◆ Given text ◆

# # #

Skip to main content
Dataset evaluators let you attach an evaluation suite directly to a dataset. Evaluators run server-side whenever you execute experiments via the Playground — define them once on the dataset and they run every time, with no local code or reconfiguration required.

How It Works

  1. Attach evaluators to a dataset — Open a dataset, navigate to the Evaluators tab, and add LLM-based or built-in code evaluators. Configure input mappings once to tell each evaluator where to find its inputs.
  2. Run an experiment — Execute an experiment against that dataset from the Playground. Attached evaluators run server-side automatically.
  3. Review scores and traces — Results appear as annotations on the experiment run. Every evaluator execution is traced in its own project so you can navigate from a score to the exact LLM call that produced it.

# # #

◆ Extracted information ◆
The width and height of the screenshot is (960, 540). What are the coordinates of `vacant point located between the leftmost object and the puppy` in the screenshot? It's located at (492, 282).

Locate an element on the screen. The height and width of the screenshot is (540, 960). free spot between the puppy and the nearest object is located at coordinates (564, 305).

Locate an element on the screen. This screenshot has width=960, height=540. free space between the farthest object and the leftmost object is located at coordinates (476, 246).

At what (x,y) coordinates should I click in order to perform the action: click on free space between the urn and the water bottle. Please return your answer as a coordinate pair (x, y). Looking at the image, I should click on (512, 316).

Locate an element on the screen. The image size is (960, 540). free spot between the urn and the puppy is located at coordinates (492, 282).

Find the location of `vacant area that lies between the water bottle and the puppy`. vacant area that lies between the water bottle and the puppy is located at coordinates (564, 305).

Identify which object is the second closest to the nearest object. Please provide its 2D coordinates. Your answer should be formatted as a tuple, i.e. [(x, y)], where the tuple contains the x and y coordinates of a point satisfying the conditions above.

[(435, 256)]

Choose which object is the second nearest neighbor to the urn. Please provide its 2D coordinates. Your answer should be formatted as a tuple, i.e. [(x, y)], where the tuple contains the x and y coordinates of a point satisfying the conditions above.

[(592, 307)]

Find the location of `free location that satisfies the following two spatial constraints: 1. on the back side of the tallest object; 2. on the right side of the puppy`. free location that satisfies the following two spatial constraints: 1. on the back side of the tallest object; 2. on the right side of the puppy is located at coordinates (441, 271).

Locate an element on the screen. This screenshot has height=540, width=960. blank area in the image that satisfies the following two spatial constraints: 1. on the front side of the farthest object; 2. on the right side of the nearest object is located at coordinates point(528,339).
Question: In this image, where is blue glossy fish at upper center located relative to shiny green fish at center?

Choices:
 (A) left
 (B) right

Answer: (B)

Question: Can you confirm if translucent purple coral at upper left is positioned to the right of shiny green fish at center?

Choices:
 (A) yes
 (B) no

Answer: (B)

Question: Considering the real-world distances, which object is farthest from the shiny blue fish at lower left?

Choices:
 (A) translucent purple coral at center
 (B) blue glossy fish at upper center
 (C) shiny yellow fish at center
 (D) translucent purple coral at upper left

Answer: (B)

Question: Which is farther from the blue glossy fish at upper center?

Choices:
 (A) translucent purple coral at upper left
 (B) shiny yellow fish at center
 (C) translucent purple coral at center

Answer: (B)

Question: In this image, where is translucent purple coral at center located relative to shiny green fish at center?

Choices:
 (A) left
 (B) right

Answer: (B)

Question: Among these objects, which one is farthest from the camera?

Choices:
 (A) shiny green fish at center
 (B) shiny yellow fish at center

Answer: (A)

# # #

◆ Work task ◆
Return the stretch of the dataset evaluators text from "How It Works" through "that produced it.", copied word for word.

◆ Exercise output ◆
How It Works

  1. Attach evaluators to a dataset — Open a dataset, navigate to the Evaluators tab, and add LLM-based or built-in code evaluators. Configure input mappings once to tell each evaluator where to find its inputs.
  2. Run an experiment — Execute an experiment against that dataset from the Playground. Attached evaluators run server-side automatically.
  3. Review scores and traces — Results appear as annotations on the experiment run. Every evaluator execution is traced in its own project so you can navigate from a score to the exact LLM call that produced it.